5. Indonesia Kehilangan Posisi Strategis Global
Sebagai negara eksportir karet alam terbesar kedua di dunia setelah Thailand, Indonesia memiliki posisi strategis dalam menentukan arah pasar global. Indonesia juga merupakan anggota aktif dari International Tripartite Rubber Council (ITRC), bersama Thailand dan Malaysia.
Forum ini berperan penting dalam menstabilkan harga karet dan mengatur keseimbangan pasokan. Namun, bila produksi dalam negeri terus menurun akibat konversi, Indonesia tidak lagi dapat mempertahankan peran tersebut.
Gapkindo, kata Edy, menilai perubahan status dari produsen menjadi pengimpor karet akan melemahkan posisi tawar Indonesia di pasar internasional serta mengurangi pengaruh dalam kebijakan perdagangan global.
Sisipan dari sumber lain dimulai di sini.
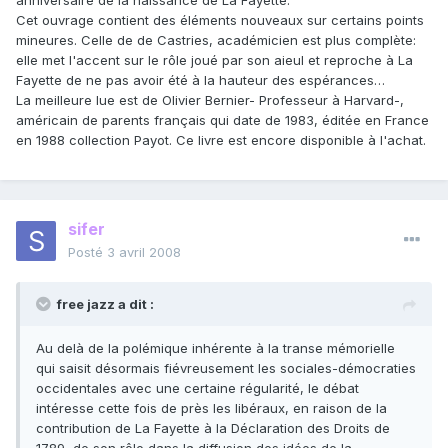
anniversaire de la naissance de La Fayette.
Cet ouvrage contient des éléments nouveaux sur certains points
mineures. Celle de de Castries, académicien est plus complète:
elle met l'accent sur le rôle joué par son aieul et reproche à La
Fayette de ne pas avoir été à la hauteur des espérances…
La meilleure lue est de Olivier Bernier- Professeur à Harvard-,
américain de parents français qui date de 1983, éditée en France
en 1988 collection Payot. Ce livre est encore disponible à l'achat.
sifer
Posté
3 avril 2008
free jazz a dit :
Au delà de la polémique inhérente à la transe mémorielle
qui saisit désormais fiévreusement les sociales-démocraties
occidentales avec une certaine régularité, le débat
intéresse cette fois de près les libéraux, en raison de la
contribution de La Fayette à la Déclaration des Droits de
6. Kerusakan Rantai Pasok dan Hilangnya Efek Ganda Ekonomi
Rantai pasok karet di Sumatera Utara mencakup lebih dari 170 ribu petani, puluhan pabrik, dan berbagai industri hilir seperti ban, sarung tangan medis, alat kesehatan, dock fender, alas kaki, dan barang jadi karet lainnya. Jika konversi lahan menyebabkan pasokan bahan baku terganggu, maka seluruh rantai pasok ini akan rusak.
Efek ganda dari aktivitas ekonomi seperti penciptaan lapangan kerja, peningkatan ekspor, dan kontribusi terhadap pendapatan daerah juga akan ikut hilang. Ini bukan sekadar gangguan sektor primer, tetapi gangguan menyeluruh terhadap ekosistem industri nasional yang berbasis pada komoditas karet.
Kesimpulan
Maka, Gapkindo memberikan kesimpulan bawah karet bukan sekadar tanaman perkebunan, melainkan komoditas strategis nasional yang telah membentuk sistem ekonomi, sosial, dan industri selama lebih dari satu abad.
Rencana konversi besar-besaran lahan karet menjadi sawit dapat menghancurkan fondasi tersebut, mulai dari hulu petani hingga hilir industri, termasuk posisi Indonesia sebagai pemimpin pasar karet global.
“Jika tidak ditinjau ulang secara menyeluruh, konversi ini berisiko menjadikan Indonesia bukan lagi produsen utama, tetapi pengimpor, serta melemahkan kemandirian industri nasional,” pungkas Edy.